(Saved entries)
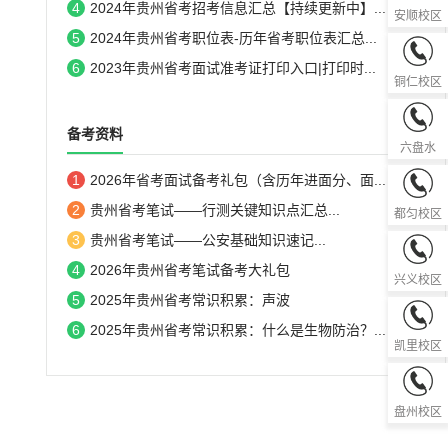
4
2024年贵州省考招考信息汇总【持续更新中】...
安顺校区
5
2024年贵州省考职位表-历年省考职位表汇总...
0856-52
6
2023年贵州省考面试准考证打印入口|打印时...
铜仁校区
0858-82
备考资料
六盘水
1
2026年省考面试备考礼包（含历年进面分、面...
0854-83
2
贵州省考笔试——行测关键知识点汇总...
都匀校区
3
贵州省考笔试——公安基础知识速记...
0859-36
4
2026年贵州省考笔试备考大礼包
兴义校区
5
2025年贵州省考常识积累：声波
0855-85
6
2025年贵州省考常识积累：什么是生物防治？...
凯里校区
0858-81
盘州校区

→ **EXERCISE**
All of the entries, apart from the pictures, must be returned exactly.

→ **RESPONSE TO THIS EXERCISE**
4
2024年贵州省考招考信息汇总【持续更新中】...
安顺校区
5
2024年贵州省考职位表-历年省考职位表汇总...
0856-52
6
2023年贵州省考面试准考证打印入口|打印时...
铜仁校区
0858-82
备考资料
六盘水
1
2026年省考面试备考礼包（含历年进面分、面...
0854-83
2
贵州省考笔试——行测关键知识点汇总...
都匀校区
3
贵州省考笔试——公安基础知识速记...
0859-36
4
2026年贵州省考笔试备考大礼包
兴义校区
5
2025年贵州省考常识积累：声波
0855-85
6
2025年贵州省考常识积累：什么是生物防治？...
凯里校区
0858-81
盘州校区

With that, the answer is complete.